На балконе я больше спать не буду. А о стихотворении и звездах никому не расскажу…
В «гебитскомиссариат» вызвали членов «юденрата», то есть "совета евреев". (Этот совет создан совсем недавно из еврейской городской знати. Люди, которые знали прежних немцев, уверяют, что с такими уважаемыми личностями они, наверное, будут считаться). Так вот, «юденрату» сообщили, что на евреев города Вильнюса налагается контрибуция — пять миллионов рублей. Эта сумма должна быть внесена до девяти часов следующего дня. В противном случае уже в половине десятого начнется уничтожение всех евреев города. Указанную сумму можно внести не только наличными, но и золотом, серебром и драгоценностями.
Мама собрала все деньги, взяла кольца, цепочку и пошла.
Я стою на кухне у окна и плачу: страшно подумать, что завтра надо будет умереть. Еще так недавно училась, бегала по коридорам, отвечала уроки, и вдруг — умереть! А я не хочу! Ведь еще так мало жила!.. И ни с кем не попрощалась. Даже с папой.
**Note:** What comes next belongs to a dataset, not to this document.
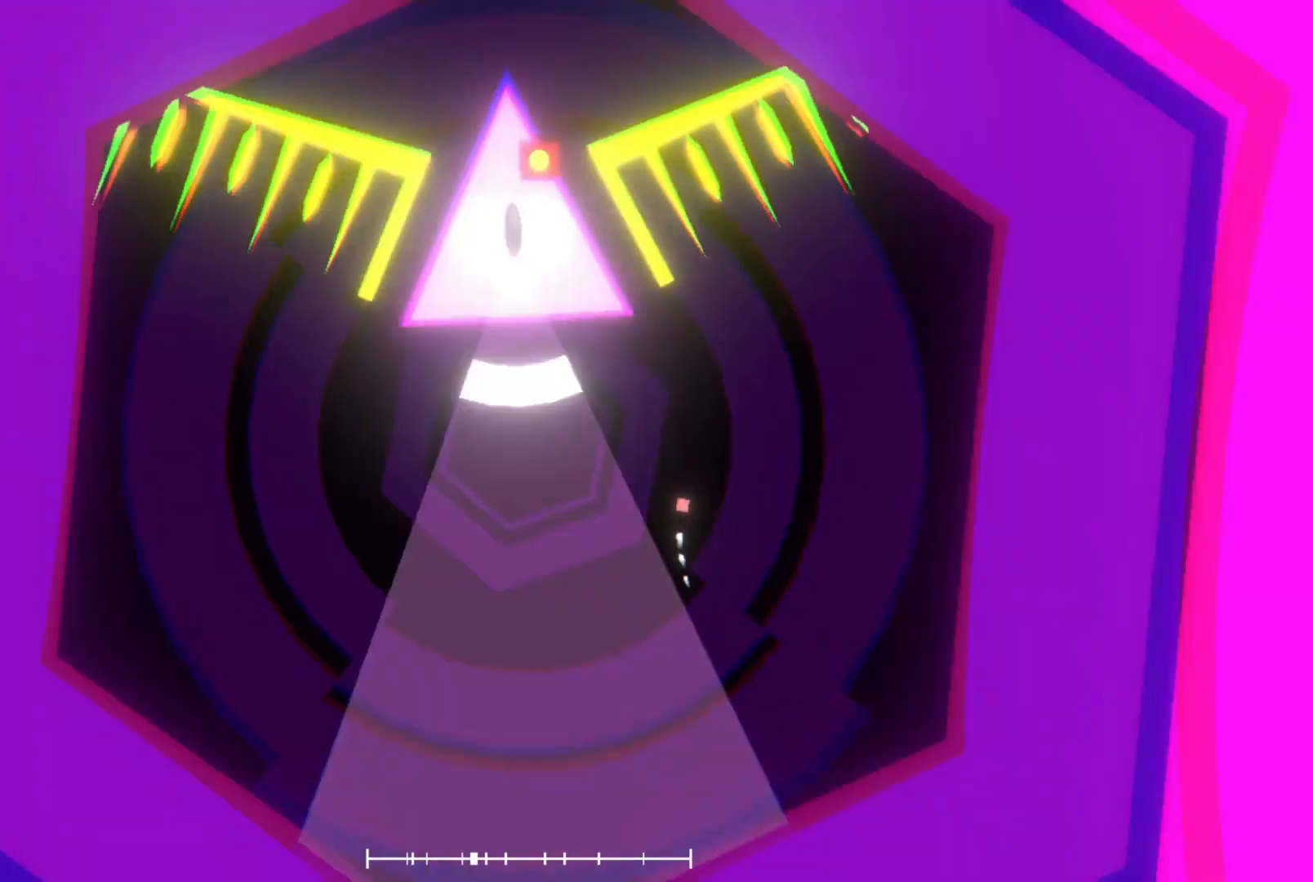
{"dt_ms": 500, "buttons": [], "left_stick": "up"}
В последний раз видела его выходящим из убежища, из подвала противоположного дома. Больше не увижу. Вообще ничего не буду видеть и чувствовать. Меня не будет. А все остальное останется — и улицы, и луга, даже уроки… Только меня там не будет — ни дома, ни на улице, ни в школе… не ищите — нигде не найдете… А может, никто и не станет искать? Забудут. Ведь это для себя, для своих близких я «личность». А вообще, среди тысяч людей я песчинка, одна из многих. Обо мне, всех моих стремлениях и мечтах, может, кто-нибудь когда-нибудь упомянет одним словом — была. Была и погибла одним летним днем, когда люди не смогли собрать требуемой оккупантами контрибуции. А может, эти обстоятельства тоже забудут. Ведь живые не слишком часто вспоминают об умерших. Неужели этой умершей буду я?..
Кто-то идет по коридору… Учитель Йонайтис. А я и не слышала, когда он зашел. Встал рядом, положил руку на плечо и молчит. А я не могу успокоиться.
Вернулась мама. Предупредила, что будет во дворе «юденрата» ждать результатов подсчета денег. Там очень много народу.
Йонайтис опустошил свой бумажник и попросил маму отнести и его деньги. А мама не берет: четыреста рублей, наверно, вся зарплата. Но Йонайтис машет рукой: он как-нибудь обойдется, а эти деньги, может, спасут хоть одну человеческую жизнь.
Вскоре мама вернулась. Все разошлись, ничего не узнав: деньги еще не сосчитали, а ходить можно только до восьми. (Между прочим, мы и в этом являемся исключением, потому что остальным жителям города можно ходить до десяти.) Члены «юденрата» будут считать всю ночь. Похоже на то, что пяти миллионов нет…
Настала последняя ночь… Йонайтис остается у нас ночевать. Мама стелет ему в кабинете, а мы, как обычно, ложимся в спальне.
Малыши уснули. Как хорошо, что они ничего не понимают. Ночь тянется очень медленно. И пусть. Если бы время сейчас совсем остановилось, не наступило бы утро и не надо было бы умереть.